• TASKS
[A] Answer these questions about the text on language model training:
(i) For training which kind of model is masked language modeling described as particularly widely used?
(ii) In the extended form of masked language modeling, what are the identified significant portions of text replaced with?
(iii) What does FIG. 6 illustrate?
[B] Pick up the text on language model training after its final sentence and carry it on.

::: TEXT SEGMENT

Here, the language model (hereinafter, “first language model”) according to an embodiment may include a pre-trained language model (PLM).

Accordingly, the computing system 1000 may perform additional training on the first language model based on the linearly structured data.

In this case, in an embodiment, the computing system 1000 may train the first language model based on the linearly structured data using masked language modeling (MLM).

Here, for reference, masked language modeling (MLM) is a pre-training method used in the field of natural language processing (NLP), and is particularly widely used for training transformer-based models (e.g., BERT (Bidirectional Encoder Representations from Transformers)).

Such masked language modeling (MLM) can operate by randomly masking certain words or tokens within given text and allowing a model to predict the masked words or tokens based on the context of the remaining words or tokens., thereby allowing the model to develop the ability to understand the bidirectional context of the text.

Through this process, the model can achieve improved performance in understanding the context in which words or tokens are used within the text. Further details will be provided in accordance with previously disclosed descriptions.

More specifically, in an embodiment, the computing system 1000 may perform first language model training based on the linearly structured data based on sailent span masking (SSM) that is an extended form of the mask language modeling (MLM) training strategy.

Here, for reference, sailent span masking (SSM) is a training method that, rather than randomly masking arbitrary words or tokens within text during pre-training, identifies semantically significant portions of the text, replaces (i.e., masks) the identified significant portions with [MASK] tokens, and predicts the masked portions (spans) based on the surrounding context, thereby developing contextual understanding of the text and the ability to infer key information.

FIG. 6 is an exemplary diagram illustrating first linearly structured data according to an embodiment of the invention.

For example, referring to FIG. 6, the computing system 1000 can generate first linearly structured data according to the second knowledge graph (KG) of FIG. 6 as follows.

::::::
::: DATA FOR REVIEW

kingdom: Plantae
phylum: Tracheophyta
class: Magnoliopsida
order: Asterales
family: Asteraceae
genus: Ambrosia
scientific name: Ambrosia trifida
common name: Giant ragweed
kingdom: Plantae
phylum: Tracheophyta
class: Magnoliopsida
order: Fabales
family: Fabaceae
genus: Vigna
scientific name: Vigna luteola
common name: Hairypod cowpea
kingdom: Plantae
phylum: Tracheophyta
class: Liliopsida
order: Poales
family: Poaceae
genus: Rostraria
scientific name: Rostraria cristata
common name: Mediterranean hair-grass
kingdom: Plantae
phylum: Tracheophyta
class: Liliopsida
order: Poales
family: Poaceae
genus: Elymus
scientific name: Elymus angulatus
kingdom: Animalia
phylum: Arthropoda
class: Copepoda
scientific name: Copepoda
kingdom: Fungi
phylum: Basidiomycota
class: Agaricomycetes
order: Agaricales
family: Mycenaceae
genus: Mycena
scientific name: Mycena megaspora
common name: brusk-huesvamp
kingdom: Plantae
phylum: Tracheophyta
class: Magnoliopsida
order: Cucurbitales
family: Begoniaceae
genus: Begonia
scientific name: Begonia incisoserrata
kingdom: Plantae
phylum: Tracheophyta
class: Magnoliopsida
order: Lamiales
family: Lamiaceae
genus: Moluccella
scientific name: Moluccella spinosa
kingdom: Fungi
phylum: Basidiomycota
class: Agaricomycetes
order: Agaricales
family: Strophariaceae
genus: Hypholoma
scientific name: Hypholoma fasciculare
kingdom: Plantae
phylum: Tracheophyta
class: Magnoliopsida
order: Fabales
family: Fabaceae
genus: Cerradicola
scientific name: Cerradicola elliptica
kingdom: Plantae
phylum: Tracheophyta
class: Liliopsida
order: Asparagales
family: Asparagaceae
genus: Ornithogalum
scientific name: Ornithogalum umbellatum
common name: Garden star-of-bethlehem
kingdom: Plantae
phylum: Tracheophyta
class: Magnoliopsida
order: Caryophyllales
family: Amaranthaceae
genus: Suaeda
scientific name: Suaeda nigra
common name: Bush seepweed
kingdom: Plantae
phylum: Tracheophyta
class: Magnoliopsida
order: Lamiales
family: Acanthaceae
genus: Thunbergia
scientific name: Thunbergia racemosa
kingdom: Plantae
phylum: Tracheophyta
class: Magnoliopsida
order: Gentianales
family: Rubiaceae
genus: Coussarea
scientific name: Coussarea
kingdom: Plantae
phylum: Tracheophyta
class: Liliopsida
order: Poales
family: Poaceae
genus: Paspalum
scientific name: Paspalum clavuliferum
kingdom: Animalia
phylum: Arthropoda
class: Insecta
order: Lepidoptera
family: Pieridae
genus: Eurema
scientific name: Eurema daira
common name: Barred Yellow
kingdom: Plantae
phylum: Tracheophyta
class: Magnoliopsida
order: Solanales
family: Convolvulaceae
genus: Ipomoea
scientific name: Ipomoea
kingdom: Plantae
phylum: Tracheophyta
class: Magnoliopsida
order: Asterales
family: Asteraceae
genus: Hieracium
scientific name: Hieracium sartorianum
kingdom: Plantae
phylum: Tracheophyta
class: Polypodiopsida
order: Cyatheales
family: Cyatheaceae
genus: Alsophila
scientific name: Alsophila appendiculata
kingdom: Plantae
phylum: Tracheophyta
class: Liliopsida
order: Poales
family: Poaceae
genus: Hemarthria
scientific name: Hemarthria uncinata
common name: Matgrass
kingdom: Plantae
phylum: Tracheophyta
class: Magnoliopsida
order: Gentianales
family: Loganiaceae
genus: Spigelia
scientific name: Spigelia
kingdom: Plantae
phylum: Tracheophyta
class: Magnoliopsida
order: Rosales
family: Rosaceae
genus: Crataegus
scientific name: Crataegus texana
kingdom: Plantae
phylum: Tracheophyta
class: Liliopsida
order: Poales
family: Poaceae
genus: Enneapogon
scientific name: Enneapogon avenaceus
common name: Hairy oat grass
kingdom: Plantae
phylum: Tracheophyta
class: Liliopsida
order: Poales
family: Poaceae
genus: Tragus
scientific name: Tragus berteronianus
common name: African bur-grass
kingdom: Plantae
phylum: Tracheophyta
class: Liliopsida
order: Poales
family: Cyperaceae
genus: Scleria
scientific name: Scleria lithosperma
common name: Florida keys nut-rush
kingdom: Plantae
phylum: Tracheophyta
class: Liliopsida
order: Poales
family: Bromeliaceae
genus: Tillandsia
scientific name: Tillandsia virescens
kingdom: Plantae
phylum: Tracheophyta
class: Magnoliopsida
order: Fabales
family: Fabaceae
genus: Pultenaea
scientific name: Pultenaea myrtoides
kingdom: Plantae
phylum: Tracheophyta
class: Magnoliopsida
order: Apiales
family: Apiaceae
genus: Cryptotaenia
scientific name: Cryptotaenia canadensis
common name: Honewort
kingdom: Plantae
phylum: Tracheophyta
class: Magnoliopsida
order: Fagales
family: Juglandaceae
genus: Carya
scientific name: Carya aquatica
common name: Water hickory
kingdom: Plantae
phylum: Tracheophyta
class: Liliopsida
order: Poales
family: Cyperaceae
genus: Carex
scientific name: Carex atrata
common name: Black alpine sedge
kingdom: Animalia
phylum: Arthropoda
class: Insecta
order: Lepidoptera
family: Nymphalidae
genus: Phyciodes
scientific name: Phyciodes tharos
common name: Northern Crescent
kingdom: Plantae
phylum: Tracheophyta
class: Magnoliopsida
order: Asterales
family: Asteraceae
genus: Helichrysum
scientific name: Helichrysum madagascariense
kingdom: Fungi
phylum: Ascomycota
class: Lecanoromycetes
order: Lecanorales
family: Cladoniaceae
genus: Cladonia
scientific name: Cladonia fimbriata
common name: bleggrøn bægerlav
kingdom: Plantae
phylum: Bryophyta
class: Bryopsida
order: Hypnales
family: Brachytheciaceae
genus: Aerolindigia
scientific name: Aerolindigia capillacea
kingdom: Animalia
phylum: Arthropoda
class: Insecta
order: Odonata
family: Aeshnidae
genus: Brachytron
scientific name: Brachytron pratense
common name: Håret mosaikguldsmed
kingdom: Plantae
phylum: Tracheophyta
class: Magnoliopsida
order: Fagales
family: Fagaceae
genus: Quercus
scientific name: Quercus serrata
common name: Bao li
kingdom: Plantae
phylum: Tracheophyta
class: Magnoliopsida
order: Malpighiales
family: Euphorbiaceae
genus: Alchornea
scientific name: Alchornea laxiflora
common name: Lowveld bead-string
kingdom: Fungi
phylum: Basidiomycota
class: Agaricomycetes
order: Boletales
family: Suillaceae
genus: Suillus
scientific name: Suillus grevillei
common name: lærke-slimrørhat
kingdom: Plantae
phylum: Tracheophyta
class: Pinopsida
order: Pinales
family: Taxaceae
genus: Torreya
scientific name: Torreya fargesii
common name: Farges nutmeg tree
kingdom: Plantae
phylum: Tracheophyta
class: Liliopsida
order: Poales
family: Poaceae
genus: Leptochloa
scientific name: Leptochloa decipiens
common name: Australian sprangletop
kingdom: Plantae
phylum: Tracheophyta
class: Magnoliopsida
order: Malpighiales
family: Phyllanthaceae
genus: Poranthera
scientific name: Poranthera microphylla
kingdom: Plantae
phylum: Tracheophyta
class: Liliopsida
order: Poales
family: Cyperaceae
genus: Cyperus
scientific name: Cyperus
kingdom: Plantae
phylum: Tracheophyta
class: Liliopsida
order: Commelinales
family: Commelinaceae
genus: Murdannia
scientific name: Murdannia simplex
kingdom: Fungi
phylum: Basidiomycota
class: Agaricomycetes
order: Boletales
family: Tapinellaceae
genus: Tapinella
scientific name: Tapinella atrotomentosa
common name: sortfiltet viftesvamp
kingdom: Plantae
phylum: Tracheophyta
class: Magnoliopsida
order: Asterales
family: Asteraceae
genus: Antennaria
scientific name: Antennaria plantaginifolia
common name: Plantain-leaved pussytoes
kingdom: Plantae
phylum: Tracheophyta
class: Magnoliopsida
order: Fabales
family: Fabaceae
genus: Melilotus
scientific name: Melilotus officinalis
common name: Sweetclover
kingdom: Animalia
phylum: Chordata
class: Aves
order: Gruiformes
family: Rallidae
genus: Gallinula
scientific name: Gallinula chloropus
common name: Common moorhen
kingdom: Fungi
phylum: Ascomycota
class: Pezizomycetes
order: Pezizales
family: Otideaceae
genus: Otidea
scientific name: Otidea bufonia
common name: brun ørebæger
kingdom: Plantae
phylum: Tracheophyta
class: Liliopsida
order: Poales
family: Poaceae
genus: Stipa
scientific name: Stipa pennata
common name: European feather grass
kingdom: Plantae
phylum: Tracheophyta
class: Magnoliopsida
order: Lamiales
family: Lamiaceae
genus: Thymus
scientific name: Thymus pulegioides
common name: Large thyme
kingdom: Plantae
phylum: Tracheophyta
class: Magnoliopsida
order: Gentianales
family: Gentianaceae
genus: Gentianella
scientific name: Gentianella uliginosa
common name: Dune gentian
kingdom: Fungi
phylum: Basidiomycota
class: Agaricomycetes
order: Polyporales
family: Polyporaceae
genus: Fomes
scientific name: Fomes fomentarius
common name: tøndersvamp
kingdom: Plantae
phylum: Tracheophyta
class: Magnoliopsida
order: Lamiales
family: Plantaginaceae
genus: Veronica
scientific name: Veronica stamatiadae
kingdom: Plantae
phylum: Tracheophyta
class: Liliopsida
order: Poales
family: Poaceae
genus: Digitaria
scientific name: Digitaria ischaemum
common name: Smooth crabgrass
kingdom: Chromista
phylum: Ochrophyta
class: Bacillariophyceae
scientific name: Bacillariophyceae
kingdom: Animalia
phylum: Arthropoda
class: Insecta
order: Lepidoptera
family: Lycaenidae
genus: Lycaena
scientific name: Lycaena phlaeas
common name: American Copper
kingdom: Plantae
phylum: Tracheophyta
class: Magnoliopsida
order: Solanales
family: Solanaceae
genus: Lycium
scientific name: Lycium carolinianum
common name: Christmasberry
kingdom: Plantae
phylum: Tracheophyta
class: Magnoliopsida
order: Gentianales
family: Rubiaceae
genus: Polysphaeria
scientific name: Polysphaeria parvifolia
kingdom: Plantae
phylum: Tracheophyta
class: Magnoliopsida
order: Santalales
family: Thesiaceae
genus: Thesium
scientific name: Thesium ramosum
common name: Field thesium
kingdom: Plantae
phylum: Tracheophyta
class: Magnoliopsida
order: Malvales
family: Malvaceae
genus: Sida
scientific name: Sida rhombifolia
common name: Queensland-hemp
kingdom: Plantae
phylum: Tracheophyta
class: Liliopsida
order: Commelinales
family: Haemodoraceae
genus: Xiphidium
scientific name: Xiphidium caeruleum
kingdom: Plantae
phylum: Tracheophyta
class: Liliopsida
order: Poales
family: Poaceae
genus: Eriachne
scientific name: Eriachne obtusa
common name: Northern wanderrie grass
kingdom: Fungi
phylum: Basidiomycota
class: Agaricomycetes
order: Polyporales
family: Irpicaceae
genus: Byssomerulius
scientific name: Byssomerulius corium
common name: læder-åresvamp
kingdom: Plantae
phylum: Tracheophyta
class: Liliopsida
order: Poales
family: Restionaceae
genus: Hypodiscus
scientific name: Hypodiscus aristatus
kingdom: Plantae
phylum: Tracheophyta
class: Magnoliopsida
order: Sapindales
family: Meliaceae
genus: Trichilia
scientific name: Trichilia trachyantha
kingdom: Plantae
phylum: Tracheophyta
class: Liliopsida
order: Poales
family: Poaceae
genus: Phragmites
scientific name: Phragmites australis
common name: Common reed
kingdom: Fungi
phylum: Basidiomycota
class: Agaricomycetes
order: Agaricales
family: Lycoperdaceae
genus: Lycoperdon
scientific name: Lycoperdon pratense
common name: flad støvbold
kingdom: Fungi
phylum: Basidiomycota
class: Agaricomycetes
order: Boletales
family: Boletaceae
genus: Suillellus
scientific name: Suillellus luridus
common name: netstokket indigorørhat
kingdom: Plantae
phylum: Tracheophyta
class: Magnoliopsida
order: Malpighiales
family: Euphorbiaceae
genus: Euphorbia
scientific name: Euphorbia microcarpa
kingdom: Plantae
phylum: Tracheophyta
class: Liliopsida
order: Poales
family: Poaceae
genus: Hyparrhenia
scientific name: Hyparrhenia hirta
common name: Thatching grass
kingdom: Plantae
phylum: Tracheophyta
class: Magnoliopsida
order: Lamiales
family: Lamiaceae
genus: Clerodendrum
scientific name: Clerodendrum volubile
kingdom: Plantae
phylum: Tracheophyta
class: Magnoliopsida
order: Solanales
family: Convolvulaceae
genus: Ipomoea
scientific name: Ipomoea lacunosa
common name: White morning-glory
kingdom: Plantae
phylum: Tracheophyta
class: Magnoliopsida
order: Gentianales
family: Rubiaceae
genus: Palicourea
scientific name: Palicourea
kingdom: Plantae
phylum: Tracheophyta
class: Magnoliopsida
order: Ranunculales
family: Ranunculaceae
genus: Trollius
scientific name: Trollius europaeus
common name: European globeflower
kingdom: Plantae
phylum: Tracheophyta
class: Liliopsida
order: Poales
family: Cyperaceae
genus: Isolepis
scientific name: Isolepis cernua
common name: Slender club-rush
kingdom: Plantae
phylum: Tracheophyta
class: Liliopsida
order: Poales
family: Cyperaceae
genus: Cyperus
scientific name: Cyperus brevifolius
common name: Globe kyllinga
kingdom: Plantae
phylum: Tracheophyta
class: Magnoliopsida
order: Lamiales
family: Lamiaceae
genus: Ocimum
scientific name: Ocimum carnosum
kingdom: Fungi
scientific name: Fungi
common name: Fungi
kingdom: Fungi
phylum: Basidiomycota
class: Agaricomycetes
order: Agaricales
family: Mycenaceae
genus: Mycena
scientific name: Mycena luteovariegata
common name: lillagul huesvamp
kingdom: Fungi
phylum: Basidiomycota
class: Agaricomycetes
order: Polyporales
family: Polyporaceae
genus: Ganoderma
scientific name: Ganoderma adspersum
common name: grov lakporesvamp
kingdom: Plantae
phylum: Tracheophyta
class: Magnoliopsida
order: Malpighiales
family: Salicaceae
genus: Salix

::::::

• ANSWER SET
[A]
(i) Transformer-based models, such as BERT (Bidirectional Encoder Representations from Transformers).
(ii) [MASK] tokens.
(iii) First linearly structured data according to an embodiment of the invention.

[B]
[Second Knowledge Graph (KG)-First Linearly Structured Data]

• • 1 (one hop). the yearling starred actors Gregory Peck
  • 2 (two hop). the yearling starred actors Gregory Peck act in the gunfighter
  • 3 (three hop). the yearling starred actors Gregory Peck act in the gunfighter has tags Henry King

In this example, the computing system 1000 can apply the first linearly structured data described above to the first language model training using sailent span masking (SSM).

At this time, as sailent span masking (SSM) is performed, the first object of the first linearly structured data may be masked, for example, in the case of one-hop and two-hop linearization, and the first and last objects may be masked in the case of three-hop linearization.

[Second Knowledge Graph (KG)-First Linearly Structured Data-Sailent Span Masking (SSM) Applied]

• • 1 (one hop). the yearling starred actors [MASK]
  • 2 (two hop). the yearling starred actors [MASK] act in the gunfighter
  • 3 (three hop). the yearling starred actors [MASK] act in the gunfighter has tags [MASK]

FIG. 7 is an exemplary diagram illustrating second linearly structured data according to an embodiment of the invention.

As another example, referring to FIG. 7, the computing system 1000 can generate second linearly structured data according to the first table of FIG. 7 as follows.

TABLE 1
[Second Linearly Structured Data (UnifiedSKG Style)]

	Renaissance (band)
	col: Year | Title | Char Position | Comment
	row: 1971 | Illusion | - | 1976 (UK)

TABLE 1
[Second Linearly Structured Data (JSON Style)]

	{
	“PAGE_NAME”: “Renaissance (band)”,
	“Year”: “1971”,
	“Title”: “Illusion”,
	“Char Position”: “”,
	“Comment”: “1976 (UK)”
	}

Additionally, in this example, the computing system 1000 can apply the second linearly structured data described above to first language model training using sailent span masking (SSM).

Here, in some embodiments, the computing system 1000 may perform random masking on the second linearly structured data.

TABLE 1
[Second Linearly Structured Data (UnifiedSKG
Style) - Sailent span masking (SSM) Applied]

	Renaissance (band)
	col: Year | Title | Char Position | Comment
	row: [MASK] | Illusion | - | 1976 (UK)

TABLE 1
[Second Linearly Structured Data (JSON
Style) - Sailent span masking (SSM) Applied]

	{
	“PAGE_NAME”: “Renaissance (band)”,
	“Year”: “[MASK]”,
	“Title”: “Illusion”,
	“Char Position”: “”,
	“Comment”: “1976 (UK)”
	}

As described above, the computing system 1000 in this embodiment can perform language model training using linearized knowledge, as described above, based on a training method based on mask language modeling (MLM).

That is, the computing system 1000 can perform language model training based on linearly structured data according to an embodiment of the invention using a training method that enhances contextual understanding, reasoning ability, and training efficiency.

Accordingly, the computing system 1000 can implement and provide a language model (for example, a pre-trained language model (PLM)) that more effectively applies and distills certain external knowledge.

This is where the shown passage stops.